● Stated problem 1: Reformat only the records from the line containing "name author: (Griseb.) Andrino & Sano" up to and including the line containing "genus: Lycopodium" as a numbered list, omitting any blank lines.

● Extract provided:

Under this provision, mere possession of an unlicensed firearm is malum prohibitum and is punishable regardless of lack of criminal intent or proof of the ownership of the firearm by another person. Even if it were not, the accused in the case at bar still has not been able to explain his possession of the revolver short of the unsupported statement that it had been handed to him by one Ray Arong who, by his own testimony, was a casual acquaintance he had met only two days earlier. He does not even explain why he received the gun when it was for no apparent reason shoved on him by the said Arong.

It is well-settled that the nature and cause of the accusation are determined not by the name given to the offense but by the description of the manner and circumstances in which it was committed. The designation of the offense or of the law violated is a conclusion of law made by the prosecuting officer but this is not binding on the court. That conclusion must ultimately be made only by the court itself after the trial and following its own ascertainment of the facts needed to constitute the elements of the crime attributed to the accused. If an essential element is not alleged to prove a graver crime, no conviction therefor may be rendered. Conversely, if the elements proved constitute a less serious offense, conviction therefor is justified although it is the higher offense that is alleged. In other words, it is the recitals of the facts of the commission of the offense, and not the nomenclature of the offense, that should determine the crime being charged in the information. 10

Of particular relevance is the case of People v. Mamogay, 11 where the failure of the information to allege that the murder had been committed with the use of an illegally possessed firearm removed it from the coverage of P.D. No. 9 in relation to G.O. No. 6. Nevertheless, the recitals in the information were specific enough to justify the conviction of the accused under Section 2692 of the Revised Administrative Code for illegal possession of firearms.cralawnad

The information in the case at bar contained allegations (later established at the trial) which were sufficient to warrant the conclusion that the offense committed by the accused was violation of Section 2692 of the Revised Administrative Code as amended. He should therefore have been meted the penalty prescribed therein, not the sentence of life imprisonment for violation of the presidential decree.

[Recorded data]
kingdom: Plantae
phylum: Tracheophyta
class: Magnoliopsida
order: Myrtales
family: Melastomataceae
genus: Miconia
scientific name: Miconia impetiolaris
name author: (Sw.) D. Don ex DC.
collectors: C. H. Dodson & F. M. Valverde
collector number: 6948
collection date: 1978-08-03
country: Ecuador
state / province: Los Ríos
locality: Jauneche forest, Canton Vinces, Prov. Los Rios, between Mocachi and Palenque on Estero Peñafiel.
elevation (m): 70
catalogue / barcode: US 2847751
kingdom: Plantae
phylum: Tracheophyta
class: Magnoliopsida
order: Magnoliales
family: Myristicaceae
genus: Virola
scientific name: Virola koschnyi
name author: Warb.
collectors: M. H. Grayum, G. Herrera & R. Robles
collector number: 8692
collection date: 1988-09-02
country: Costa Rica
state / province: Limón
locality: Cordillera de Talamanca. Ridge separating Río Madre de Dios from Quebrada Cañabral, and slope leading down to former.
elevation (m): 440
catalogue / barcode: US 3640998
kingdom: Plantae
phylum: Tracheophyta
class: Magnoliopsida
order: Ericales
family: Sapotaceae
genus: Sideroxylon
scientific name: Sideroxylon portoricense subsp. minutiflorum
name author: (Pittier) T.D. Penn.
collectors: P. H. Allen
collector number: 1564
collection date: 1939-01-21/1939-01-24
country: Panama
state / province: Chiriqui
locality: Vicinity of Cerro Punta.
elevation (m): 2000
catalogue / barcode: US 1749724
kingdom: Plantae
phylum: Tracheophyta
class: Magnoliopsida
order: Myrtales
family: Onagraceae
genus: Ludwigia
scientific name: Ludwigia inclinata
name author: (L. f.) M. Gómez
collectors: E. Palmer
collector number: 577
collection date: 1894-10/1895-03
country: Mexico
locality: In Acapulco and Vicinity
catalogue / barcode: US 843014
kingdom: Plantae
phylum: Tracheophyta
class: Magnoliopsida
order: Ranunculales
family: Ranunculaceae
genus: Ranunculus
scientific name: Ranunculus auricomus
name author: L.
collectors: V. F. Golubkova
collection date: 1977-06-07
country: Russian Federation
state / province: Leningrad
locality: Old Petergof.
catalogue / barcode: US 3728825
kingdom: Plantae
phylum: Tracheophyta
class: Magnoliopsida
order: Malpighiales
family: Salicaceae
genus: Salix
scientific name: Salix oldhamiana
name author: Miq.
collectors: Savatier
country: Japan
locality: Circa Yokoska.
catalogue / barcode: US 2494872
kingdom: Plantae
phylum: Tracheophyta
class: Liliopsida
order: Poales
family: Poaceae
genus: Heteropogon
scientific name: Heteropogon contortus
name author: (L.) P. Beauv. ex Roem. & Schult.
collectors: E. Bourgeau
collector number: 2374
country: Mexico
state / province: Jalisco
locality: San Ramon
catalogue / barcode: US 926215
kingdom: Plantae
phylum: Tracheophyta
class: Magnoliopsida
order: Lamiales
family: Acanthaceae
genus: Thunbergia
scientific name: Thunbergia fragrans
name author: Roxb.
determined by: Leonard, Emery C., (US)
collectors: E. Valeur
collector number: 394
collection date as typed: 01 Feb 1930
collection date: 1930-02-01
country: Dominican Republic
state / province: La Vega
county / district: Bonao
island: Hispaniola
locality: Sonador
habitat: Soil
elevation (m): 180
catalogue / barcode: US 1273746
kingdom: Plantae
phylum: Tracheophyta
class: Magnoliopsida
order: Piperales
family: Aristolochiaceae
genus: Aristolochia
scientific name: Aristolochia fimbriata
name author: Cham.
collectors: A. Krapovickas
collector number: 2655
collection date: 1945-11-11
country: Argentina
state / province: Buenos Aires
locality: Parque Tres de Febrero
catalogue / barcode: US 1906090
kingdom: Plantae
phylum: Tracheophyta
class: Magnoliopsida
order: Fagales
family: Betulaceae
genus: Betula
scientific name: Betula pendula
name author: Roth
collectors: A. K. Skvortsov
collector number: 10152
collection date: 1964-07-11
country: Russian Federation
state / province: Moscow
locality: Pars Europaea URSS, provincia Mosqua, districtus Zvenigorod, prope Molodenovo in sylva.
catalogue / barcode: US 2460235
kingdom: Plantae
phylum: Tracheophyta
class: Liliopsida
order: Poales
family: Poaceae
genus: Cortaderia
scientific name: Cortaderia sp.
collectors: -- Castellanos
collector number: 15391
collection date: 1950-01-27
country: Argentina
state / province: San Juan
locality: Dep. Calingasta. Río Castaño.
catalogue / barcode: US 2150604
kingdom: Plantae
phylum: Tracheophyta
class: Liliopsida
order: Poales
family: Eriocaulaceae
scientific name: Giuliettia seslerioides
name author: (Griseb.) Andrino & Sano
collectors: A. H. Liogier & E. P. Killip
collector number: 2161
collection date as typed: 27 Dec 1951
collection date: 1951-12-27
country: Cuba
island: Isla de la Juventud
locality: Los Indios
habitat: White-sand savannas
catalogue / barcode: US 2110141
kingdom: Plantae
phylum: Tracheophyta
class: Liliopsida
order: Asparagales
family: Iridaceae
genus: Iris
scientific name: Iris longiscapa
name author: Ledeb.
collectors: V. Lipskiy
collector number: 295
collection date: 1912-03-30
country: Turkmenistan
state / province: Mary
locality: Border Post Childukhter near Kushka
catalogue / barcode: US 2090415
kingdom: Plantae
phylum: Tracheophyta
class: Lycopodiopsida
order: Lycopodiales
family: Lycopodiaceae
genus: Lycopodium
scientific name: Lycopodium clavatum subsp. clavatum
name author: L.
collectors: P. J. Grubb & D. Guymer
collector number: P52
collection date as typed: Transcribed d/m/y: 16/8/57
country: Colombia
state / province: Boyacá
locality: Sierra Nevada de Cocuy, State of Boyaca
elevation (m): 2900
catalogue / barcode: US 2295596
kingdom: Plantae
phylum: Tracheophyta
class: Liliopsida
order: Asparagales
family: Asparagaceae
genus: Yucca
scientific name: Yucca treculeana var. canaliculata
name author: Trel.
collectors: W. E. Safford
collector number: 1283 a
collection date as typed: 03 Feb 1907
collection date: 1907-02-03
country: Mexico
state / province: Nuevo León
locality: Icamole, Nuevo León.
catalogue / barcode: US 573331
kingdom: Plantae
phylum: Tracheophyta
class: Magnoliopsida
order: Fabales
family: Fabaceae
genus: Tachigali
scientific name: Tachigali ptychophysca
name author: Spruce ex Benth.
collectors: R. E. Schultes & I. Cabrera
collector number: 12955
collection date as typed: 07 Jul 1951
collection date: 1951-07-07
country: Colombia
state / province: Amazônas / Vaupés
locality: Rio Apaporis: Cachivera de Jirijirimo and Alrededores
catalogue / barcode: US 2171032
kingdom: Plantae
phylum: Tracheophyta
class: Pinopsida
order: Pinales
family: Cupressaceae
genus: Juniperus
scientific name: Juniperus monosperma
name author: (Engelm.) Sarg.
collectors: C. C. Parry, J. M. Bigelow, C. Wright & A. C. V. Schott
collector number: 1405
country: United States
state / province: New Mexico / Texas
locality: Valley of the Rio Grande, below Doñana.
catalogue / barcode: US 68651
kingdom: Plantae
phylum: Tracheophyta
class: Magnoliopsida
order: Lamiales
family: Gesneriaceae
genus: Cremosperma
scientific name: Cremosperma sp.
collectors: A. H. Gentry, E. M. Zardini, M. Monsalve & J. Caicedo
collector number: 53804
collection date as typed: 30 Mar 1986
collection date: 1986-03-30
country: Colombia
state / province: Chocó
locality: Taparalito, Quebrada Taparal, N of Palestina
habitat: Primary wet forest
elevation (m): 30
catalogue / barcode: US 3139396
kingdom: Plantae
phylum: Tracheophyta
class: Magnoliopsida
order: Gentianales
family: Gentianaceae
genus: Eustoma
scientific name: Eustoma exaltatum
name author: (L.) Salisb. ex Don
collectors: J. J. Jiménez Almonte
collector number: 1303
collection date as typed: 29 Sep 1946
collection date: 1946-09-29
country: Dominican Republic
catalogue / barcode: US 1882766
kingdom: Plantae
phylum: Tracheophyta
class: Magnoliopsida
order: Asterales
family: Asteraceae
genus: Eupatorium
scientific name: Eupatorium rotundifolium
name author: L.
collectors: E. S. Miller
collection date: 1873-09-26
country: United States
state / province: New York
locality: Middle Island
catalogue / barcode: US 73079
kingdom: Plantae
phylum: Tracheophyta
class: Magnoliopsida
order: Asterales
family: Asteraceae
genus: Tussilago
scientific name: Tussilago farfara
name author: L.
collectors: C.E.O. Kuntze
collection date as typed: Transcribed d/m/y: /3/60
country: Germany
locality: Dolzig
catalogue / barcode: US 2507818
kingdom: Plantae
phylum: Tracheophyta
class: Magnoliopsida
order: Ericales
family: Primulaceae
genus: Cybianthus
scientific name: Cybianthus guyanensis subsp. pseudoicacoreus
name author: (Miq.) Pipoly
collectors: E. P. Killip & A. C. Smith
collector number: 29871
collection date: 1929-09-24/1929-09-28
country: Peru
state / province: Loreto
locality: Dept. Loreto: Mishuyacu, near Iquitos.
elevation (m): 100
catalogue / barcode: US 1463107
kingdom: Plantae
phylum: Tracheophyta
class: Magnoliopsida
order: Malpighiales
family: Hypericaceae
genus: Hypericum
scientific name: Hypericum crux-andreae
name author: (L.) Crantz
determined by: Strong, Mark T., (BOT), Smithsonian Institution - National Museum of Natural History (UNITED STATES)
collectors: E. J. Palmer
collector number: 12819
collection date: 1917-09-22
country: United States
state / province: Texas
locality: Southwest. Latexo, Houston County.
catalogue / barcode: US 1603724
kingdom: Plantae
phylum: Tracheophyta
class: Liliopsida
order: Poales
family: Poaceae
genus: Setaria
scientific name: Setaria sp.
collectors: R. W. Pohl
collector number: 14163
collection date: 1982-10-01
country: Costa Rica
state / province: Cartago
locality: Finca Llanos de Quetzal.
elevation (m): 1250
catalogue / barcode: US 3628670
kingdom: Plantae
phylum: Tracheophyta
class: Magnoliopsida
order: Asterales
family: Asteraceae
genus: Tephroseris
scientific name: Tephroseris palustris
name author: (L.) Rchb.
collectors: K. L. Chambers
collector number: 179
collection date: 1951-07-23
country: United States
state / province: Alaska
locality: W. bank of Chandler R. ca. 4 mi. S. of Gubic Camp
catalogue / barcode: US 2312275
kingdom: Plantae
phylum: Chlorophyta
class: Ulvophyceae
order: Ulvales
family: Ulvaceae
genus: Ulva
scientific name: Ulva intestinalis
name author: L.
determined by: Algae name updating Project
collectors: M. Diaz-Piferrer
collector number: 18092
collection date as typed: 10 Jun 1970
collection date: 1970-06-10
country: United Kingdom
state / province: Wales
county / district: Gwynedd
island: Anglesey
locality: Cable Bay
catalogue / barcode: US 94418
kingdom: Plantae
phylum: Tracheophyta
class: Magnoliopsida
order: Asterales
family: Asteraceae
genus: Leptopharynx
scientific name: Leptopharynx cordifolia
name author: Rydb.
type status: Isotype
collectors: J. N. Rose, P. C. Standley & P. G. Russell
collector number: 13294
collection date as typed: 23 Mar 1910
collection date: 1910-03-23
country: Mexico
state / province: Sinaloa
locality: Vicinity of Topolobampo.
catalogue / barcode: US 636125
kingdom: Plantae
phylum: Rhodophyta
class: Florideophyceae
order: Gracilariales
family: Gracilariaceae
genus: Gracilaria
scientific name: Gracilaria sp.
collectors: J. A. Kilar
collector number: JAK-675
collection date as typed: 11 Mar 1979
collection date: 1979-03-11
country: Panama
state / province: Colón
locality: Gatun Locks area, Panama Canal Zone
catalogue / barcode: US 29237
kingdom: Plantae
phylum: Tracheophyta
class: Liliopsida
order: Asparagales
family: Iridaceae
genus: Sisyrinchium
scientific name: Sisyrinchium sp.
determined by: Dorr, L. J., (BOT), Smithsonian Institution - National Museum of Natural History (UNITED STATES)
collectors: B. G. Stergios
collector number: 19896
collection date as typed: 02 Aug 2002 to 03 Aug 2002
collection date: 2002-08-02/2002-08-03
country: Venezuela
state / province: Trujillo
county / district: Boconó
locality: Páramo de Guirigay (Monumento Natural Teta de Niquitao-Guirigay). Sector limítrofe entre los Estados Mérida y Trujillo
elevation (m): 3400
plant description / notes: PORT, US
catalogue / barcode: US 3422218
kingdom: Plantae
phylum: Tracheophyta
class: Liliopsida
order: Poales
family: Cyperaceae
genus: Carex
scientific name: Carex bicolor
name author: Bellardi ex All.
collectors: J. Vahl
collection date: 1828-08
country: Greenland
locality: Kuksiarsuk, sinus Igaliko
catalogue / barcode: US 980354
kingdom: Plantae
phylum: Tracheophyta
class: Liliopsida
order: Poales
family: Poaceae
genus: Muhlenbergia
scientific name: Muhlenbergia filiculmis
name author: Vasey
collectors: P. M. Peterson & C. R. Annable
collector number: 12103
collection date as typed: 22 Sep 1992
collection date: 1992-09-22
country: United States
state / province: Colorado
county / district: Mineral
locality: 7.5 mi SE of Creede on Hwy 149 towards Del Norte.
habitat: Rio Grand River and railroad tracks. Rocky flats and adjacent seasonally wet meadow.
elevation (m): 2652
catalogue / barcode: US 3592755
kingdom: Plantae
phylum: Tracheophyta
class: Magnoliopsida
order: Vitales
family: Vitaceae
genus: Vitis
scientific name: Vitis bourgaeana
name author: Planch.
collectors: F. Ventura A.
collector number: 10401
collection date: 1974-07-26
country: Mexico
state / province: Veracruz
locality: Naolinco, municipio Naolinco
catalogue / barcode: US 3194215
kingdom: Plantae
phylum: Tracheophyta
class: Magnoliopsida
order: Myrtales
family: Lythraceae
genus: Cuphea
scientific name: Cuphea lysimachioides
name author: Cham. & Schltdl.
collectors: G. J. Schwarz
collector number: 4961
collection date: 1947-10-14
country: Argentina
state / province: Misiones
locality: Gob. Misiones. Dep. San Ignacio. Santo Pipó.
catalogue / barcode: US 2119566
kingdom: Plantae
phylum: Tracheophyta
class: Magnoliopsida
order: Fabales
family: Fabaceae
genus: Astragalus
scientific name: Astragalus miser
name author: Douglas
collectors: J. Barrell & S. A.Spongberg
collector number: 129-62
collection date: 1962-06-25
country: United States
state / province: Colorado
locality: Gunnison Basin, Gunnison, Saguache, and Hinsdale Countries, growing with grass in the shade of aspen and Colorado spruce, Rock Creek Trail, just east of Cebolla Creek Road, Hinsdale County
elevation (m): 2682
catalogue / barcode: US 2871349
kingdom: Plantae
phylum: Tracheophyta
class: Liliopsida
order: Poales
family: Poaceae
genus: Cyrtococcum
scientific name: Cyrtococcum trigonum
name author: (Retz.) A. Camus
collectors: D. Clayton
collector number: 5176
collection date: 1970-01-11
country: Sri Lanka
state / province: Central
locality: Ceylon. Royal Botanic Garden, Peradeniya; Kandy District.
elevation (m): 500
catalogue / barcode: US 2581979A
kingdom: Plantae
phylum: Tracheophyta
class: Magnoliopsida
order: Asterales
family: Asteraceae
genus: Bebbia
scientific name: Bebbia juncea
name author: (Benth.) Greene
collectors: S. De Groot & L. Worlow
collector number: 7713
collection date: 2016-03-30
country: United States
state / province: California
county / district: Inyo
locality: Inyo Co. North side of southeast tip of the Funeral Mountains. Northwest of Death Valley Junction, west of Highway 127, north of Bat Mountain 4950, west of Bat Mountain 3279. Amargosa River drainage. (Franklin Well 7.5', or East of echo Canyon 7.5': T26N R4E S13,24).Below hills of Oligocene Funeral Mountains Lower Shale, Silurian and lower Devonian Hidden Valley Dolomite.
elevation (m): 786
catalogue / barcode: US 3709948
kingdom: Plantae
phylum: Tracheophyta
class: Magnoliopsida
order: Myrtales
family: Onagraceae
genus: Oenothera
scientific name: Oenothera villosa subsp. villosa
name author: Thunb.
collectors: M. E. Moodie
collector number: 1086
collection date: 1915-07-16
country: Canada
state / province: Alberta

● Stated problem 2: Copy, word for word, the portion of the extract on illegal firearm possession from "Under this provision, mere" up to and including "the said Arong.".

● Expected answer 1:
1. name author: (Griseb.) Andrino & Sano
2. collectors: A. H. Liogier & E. P. Killip
3. collector number: 2161
4. collection date as typed: 27 Dec 1951
5. collection date: 1951-12-27
6. country: Cuba
7. island: Isla de la Juventud
8. locality: Los Indios
9. habitat: White-sand savannas
10. catalogue / barcode: US 2110141
11. kingdom: Plantae
12. phylum: Tracheophyta
13. class: Liliopsida
14. order: Asparagales
15. family: Iridaceae
16. genus: Iris
17. scientific name: Iris longiscapa
18. name author: Ledeb.
19. collectors: V. Lipskiy
20. collector number: 295
21. collection date: 1912-03-30
22. country: Turkmenistan
23. state / province: Mary
24. locality: Border Post Childukhter near Kushka
25. catalogue / barcode: US 2090415
26. kingdom: Plantae
27. phylum: Tracheophyta
28. class: Lycopodiopsida
29. order: Lycopodiales
30. family: Lycopodiaceae
31. genus: Lycopodium

● Expected answer 2:
Under this provision, mere possession of an unlicensed firearm is malum prohibitum and is punishable regardless of lack of criminal intent or proof of the ownership of the firearm by another person. Even if it were not, the accused in the case at bar still has not been able to explain his possession of the revolver short of the unsupported statement that it had been handed to him by one Ray Arong who, by his own testimony, was a casual acquaintance he had met only two days earlier. He does not even explain why he received the gun when it was for no apparent reason shoved on him by the said Arong.